WPF is a good concept but that is all. I have zero interesting in developing apps for it. But I've never been told a GOOD reason to. Frankly this thread doesn't help. The OP should stick to ActiveX/Winforms. His reasons and the reasons provided just don't justify it.

 

He sounds like a kid with toys. It would hurt them in the long run.
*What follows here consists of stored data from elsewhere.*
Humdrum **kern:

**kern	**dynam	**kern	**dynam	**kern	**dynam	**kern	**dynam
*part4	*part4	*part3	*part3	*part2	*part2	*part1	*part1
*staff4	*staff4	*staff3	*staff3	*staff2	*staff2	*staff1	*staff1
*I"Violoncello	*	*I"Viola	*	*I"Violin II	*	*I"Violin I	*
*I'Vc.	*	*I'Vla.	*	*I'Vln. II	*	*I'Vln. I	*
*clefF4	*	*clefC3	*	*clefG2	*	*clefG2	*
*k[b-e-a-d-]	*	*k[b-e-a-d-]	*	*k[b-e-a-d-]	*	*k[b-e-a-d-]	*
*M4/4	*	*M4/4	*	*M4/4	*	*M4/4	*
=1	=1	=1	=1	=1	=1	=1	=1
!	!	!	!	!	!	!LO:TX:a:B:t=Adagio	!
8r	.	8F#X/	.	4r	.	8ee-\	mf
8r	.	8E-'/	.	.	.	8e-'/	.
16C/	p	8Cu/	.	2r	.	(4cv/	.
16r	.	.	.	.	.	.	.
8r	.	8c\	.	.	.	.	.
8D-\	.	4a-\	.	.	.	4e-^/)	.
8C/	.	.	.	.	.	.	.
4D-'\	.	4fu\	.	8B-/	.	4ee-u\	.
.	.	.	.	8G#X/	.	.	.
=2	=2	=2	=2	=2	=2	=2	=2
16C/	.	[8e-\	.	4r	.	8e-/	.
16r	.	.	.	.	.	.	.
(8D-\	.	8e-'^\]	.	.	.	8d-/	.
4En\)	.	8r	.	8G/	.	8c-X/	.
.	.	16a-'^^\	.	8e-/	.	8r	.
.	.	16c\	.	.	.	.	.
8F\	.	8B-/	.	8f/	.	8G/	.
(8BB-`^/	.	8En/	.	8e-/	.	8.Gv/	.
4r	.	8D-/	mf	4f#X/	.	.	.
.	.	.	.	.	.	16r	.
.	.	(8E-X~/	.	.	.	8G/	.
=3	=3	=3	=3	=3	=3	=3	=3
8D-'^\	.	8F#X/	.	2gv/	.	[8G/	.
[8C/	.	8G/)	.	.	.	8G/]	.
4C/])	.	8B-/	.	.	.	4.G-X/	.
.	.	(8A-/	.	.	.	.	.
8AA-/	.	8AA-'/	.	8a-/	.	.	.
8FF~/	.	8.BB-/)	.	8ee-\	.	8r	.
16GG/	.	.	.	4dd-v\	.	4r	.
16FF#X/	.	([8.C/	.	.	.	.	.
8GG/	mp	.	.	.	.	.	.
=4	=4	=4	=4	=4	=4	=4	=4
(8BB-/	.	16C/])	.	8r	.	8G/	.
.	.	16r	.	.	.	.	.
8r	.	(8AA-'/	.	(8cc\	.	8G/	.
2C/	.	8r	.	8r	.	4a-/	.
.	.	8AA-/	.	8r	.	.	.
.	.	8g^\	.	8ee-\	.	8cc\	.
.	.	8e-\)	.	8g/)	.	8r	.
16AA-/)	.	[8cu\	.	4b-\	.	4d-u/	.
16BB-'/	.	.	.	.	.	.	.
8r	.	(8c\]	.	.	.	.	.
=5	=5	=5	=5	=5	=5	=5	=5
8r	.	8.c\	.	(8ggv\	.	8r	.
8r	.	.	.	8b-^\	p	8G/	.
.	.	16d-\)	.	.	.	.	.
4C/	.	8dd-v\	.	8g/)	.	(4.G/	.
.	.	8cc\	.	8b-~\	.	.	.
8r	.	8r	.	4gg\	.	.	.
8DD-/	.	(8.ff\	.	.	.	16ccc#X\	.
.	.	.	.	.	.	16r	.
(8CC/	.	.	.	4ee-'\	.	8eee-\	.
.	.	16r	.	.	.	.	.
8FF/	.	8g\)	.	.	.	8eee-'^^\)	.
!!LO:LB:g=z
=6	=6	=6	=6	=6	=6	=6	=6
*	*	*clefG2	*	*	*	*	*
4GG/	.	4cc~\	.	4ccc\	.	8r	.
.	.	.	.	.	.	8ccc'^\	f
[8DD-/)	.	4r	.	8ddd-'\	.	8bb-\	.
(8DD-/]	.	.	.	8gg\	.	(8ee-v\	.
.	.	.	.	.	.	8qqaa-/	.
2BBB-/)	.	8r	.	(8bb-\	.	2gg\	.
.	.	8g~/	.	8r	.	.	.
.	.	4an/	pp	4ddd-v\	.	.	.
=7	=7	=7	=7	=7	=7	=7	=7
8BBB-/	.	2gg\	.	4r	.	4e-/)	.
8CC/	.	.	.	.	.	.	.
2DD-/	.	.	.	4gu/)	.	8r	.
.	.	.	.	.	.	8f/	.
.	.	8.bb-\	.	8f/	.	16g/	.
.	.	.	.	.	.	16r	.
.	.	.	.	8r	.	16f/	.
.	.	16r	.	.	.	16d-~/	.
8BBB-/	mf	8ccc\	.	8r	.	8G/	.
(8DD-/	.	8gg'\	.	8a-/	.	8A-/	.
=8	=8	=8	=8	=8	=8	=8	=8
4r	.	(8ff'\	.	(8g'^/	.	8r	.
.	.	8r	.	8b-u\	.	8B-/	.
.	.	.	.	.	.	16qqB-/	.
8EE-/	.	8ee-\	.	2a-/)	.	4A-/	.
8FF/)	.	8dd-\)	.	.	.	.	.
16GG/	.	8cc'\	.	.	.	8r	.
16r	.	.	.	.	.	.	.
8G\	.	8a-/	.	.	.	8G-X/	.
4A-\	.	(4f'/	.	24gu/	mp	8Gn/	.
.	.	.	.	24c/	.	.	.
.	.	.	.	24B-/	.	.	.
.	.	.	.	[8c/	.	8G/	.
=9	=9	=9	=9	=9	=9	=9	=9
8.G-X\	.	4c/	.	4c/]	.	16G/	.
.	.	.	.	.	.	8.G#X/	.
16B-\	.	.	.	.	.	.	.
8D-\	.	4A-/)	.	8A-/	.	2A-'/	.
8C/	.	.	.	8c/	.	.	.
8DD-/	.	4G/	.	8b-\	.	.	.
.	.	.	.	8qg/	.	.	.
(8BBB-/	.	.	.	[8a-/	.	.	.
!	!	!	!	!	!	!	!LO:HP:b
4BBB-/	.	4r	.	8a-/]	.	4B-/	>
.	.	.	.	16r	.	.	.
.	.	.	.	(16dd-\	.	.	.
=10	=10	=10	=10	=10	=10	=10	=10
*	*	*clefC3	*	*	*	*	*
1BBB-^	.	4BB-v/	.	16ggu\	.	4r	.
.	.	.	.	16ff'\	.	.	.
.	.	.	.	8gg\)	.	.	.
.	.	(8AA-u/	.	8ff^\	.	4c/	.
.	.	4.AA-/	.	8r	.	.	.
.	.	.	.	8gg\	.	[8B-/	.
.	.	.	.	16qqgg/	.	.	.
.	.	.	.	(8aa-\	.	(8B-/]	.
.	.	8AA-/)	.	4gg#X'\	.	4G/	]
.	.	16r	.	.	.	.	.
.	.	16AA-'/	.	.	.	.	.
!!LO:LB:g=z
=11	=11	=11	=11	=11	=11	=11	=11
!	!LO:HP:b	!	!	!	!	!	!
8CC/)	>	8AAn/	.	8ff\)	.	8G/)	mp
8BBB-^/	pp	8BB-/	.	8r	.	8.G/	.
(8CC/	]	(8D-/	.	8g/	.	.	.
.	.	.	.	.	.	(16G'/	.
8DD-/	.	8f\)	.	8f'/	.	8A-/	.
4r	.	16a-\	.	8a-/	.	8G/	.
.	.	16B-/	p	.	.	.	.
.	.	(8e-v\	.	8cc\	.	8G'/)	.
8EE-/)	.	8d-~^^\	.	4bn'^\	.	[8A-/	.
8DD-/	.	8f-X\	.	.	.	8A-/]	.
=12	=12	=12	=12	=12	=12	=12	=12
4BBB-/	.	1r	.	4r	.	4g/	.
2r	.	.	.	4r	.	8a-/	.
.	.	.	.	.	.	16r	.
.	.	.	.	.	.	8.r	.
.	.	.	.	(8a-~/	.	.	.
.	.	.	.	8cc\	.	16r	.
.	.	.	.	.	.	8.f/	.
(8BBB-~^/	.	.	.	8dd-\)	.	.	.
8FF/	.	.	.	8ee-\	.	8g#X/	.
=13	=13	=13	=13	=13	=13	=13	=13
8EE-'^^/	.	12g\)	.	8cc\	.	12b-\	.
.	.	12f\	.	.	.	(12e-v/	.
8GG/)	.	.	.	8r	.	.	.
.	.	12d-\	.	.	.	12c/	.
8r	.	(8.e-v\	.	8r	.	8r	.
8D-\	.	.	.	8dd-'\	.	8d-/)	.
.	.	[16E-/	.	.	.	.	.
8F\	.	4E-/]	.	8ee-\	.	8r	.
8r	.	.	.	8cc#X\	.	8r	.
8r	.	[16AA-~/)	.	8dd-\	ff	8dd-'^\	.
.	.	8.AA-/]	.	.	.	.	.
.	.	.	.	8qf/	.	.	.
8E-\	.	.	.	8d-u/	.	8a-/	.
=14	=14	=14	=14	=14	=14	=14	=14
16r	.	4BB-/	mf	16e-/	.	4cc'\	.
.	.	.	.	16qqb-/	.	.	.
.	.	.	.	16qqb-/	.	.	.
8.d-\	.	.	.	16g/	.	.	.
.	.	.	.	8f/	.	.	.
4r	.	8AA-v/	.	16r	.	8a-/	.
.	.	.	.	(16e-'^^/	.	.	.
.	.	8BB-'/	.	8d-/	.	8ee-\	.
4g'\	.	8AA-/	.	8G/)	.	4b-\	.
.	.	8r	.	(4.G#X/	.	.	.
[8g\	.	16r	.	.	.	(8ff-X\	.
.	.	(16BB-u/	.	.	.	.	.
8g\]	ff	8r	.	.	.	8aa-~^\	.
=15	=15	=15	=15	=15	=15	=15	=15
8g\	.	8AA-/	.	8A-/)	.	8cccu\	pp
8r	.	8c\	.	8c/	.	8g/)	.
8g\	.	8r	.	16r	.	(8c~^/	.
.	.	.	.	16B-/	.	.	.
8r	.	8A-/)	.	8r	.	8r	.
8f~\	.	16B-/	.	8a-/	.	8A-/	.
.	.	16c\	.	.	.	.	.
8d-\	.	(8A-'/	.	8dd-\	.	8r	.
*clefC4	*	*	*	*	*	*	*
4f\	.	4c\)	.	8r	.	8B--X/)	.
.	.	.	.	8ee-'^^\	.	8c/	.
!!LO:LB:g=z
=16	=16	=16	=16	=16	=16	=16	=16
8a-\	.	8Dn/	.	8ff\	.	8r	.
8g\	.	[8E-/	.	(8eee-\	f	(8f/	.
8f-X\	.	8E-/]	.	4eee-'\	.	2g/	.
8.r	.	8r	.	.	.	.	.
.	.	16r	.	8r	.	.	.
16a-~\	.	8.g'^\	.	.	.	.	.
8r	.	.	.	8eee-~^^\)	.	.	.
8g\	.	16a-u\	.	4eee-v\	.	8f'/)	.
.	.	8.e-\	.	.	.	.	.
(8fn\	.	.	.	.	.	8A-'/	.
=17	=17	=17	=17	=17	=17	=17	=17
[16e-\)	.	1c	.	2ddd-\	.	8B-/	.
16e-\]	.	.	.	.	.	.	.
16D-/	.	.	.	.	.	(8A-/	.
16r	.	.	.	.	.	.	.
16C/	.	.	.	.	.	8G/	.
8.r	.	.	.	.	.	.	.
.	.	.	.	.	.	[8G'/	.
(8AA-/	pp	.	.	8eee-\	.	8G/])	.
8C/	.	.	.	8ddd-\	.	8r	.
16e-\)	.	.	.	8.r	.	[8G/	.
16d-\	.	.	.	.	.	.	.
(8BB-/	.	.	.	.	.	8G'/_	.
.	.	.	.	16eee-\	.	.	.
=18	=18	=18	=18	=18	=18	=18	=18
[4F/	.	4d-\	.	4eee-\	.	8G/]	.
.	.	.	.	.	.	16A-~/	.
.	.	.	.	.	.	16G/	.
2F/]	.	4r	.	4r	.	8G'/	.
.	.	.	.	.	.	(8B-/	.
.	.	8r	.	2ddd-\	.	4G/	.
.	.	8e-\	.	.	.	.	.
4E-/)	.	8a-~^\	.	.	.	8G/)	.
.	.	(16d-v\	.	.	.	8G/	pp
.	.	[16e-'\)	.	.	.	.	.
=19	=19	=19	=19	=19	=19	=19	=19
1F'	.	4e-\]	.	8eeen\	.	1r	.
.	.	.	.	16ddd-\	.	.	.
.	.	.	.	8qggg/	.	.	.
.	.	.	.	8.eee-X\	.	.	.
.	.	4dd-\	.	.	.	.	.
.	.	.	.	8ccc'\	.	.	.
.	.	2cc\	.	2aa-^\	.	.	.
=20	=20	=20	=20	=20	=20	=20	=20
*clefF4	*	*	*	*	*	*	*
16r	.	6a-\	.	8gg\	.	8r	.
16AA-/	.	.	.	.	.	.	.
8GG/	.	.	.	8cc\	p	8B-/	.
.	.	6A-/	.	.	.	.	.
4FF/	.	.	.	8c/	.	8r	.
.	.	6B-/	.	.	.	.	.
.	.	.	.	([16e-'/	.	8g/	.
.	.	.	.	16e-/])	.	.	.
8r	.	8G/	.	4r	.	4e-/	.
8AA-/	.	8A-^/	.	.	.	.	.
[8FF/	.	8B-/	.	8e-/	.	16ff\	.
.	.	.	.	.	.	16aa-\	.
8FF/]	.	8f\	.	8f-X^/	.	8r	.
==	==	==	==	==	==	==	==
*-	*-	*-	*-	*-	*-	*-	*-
I'd pick the framework which fits what you need best without worrying about which is more futureproof.

 

Windows UI frameworks seem to simultaneously last forever and have a short life expectancy. By that I mean that you can pick almost any of them and keep using it long past its retirement age but also, if history is anything to go by, whichever you pick will be put in the retirement home with all the others when the next one comes along (which can be more often than expected).

 

I might be wrong and WPF is here for the long-term, with all new ideas being put into it instead of a completely new framework built from scratch, but the history of UI frameworks has made me cynical. Smiley

 

I'm not saying you shouldn't use WPF, though. If it's the most suitable framework then use it, absolutely. Just don't worry about using another framework if one seems more suitable to the project or the team.

But since we're just moving to .NET, would it make sense to forego WinForms in favor of WPF, if only for the reason that it is "the future"?

 

I'm not so sure that "is the future" is a good decision factor. It's true that WinForms is pretty much "done", you won't see any new features or bug fixes in WinForms for .NET 4, but I doubt that WinForms will be "obsoleted" any time soon.

 

It happens so that I'm currently working to upgrade a WinForms app to WPF. Do I like doing that? Yes. Is WPF perfect? No, it is not. Some WinForms controls have no WPF equivalent currently (NumericUpDown for example) and some WPF controls have various limitations (no "Expanding" event on TreeView/TreeViewItem for example).

 

PaoloM
PaoloM
Hypermediocrity

I am really enjoying Silverlight right now to develop client apps. The learning curve is steep, coming from Winforms, but the rewards are very compelling.

 

For example, you can apply styles (kinda like CSS) to items all across the app and then control them from a single location. In my case, I want to have my app to have "night" and "day" modes, with dark or light backgrounds. Doing it in SL is literally one line of code, doing it Winforms... a bit more Smiley

 

But it all comes down to what you are proficient with and how much existing code you already have. It seems in your case that it's not worthy. New projects, on the other hand...

Well, even VS is moving towards WPF. Blend is completely off WPF. What WPF is good at is DPI scaling. Well, sadly for my app, it also scales my photo which will makes it blury. But, at least you can garantee no weird things happening when using different DPI. Especially like VS, VS 2008 on DPI scaling is terrible. The property box is like to gaint big, the font is like 24pt or something. And the tool bar, the WPF preview rendering, intelsence placement, error pop-up descriptions, and tons of stuff are out of place.

 

It does not have immediate benifits over WinForm, especially for less graphical applications. The databinding takes time to master. But, I can see with right tool like Blend and the right way to use those tool, it will be a lot easier and contextual (aka less coding) in the end.

 

ManipUni
ManipUni
Proving QQ for 5 years!

Databinding is a brand new concept for WPF, it didn't exist in WinForms and no WinForms controls currently support it </Sarcasm>

Sven Groot
Sven Groot
My name has 9 letters. Coincidence? I think not...

Yes, WinForms has data binding. But WPF's data binding support is far, far, far better.

Winforms has styling too, you just have to completely re-write the paint method for each control. Simples.

W3bbo
W3bbo
The Master of Baiters

Ah yes, but WinForms doesn't inherently look crap without putting a lot of time into making a cohesive UX.

Neither does WPF. Out of the box it looks exactly like Winforms.

Harlequin
Harlequin
http://twitter.c​om/TrueHarlequin

Charles Petzold makes a Notepad in his WPF book. Pretty much as how you want it too. Quick and simple.